▶ [WRITTEN TASK]:
Once you have read the data below, write it all out exactly.

[Stored items from a collection]
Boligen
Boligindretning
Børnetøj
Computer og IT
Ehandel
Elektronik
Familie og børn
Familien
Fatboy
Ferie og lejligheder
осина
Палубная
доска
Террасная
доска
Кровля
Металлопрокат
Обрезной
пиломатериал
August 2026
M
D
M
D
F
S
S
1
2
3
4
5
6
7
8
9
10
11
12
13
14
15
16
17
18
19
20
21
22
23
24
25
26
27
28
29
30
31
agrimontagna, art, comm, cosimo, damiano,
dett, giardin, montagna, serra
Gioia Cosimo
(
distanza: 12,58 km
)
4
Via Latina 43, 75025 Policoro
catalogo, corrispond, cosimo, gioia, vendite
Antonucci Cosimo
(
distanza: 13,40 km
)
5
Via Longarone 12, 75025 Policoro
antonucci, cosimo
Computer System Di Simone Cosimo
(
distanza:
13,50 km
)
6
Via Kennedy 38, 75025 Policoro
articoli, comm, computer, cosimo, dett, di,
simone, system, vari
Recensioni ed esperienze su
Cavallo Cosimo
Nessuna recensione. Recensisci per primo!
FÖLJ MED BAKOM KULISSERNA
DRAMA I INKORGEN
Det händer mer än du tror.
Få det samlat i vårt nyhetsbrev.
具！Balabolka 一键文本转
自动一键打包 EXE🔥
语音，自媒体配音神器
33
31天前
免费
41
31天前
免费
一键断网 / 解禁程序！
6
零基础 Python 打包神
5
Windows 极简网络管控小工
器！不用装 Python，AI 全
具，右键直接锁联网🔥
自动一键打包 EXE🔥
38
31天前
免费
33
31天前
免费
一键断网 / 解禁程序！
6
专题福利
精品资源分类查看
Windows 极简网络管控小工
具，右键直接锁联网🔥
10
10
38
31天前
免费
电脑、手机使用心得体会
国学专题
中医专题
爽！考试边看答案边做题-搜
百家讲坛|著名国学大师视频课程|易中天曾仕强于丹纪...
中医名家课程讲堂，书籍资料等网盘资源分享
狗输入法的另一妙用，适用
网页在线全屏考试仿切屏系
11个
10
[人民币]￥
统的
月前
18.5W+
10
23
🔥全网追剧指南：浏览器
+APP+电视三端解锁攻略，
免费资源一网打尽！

▶ [PROBLEM SOLUTION]:
Boligen
Boligindretning
Børnetøj
Computer og IT
Ehandel
Elektronik
Familie og børn
Familien
Fatboy
Ferie og lejligheder
осина
Палубная
доска
Террасная
доска
Кровля
Металлопрокат
Обрезной
пиломатериал
August 2026
M
D
M
D
F
S
S
1
2
3
4
5
6
7
8
9
10
11
12
13
14
15
16
17
18
19
20
21
22
23
24
25
26
27
28
29
30
31
agrimontagna, art, comm, cosimo, damiano,
dett, giardin, montagna, serra
Gioia Cosimo
(
distanza: 12,58 km
)
4
Via Latina 43, 75025 Policoro
catalogo, corrispond, cosimo, gioia, vendite
Antonucci Cosimo
(
distanza: 13,40 km
)
5
Via Longarone 12, 75025 Policoro
antonucci, cosimo
Computer System Di Simone Cosimo
(
distanza:
13,50 km
)
6
Via Kennedy 38, 75025 Policoro
articoli, comm, computer, cosimo, dett, di,
simone, system, vari
Recensioni ed esperienze su
Cavallo Cosimo
Nessuna recensione. Recensisci per primo!
FÖLJ MED BAKOM KULISSERNA
DRAMA I INKORGEN
Det händer mer än du tror.
Få det samlat i vårt nyhetsbrev.
具！Balabolka 一键文本转
自动一键打包 EXE🔥
语音，自媒体配音神器
33
31天前
免费
41
31天前
免费
一键断网 / 解禁程序！
6
零基础 Python 打包神
5
Windows 极简网络管控小工
器！不用装 Python，AI 全
具，右键直接锁联网🔥
自动一键打包 EXE🔥
38
31天前
免费
33
31天前
免费
一键断网 / 解禁程序！
6
专题福利
精品资源分类查看
Windows 极简网络管控小工
具，右键直接锁联网🔥
10
10
38
31天前
免费
电脑、手机使用心得体会
国学专题
中医专题
爽！考试边看答案边做题-搜
百家讲坛|著名国学大师视频课程|易中天曾仕强于丹纪...
中医名家课程讲堂，书籍资料等网盘资源分享
狗输入法的另一妙用，适用
网页在线全屏考试仿切屏系
11个
10
[人民币]￥
统的
月前
18.5W+
10
23
🔥全网追剧指南：浏览器
+APP+电视三端解锁攻略，
免费资源一网打尽！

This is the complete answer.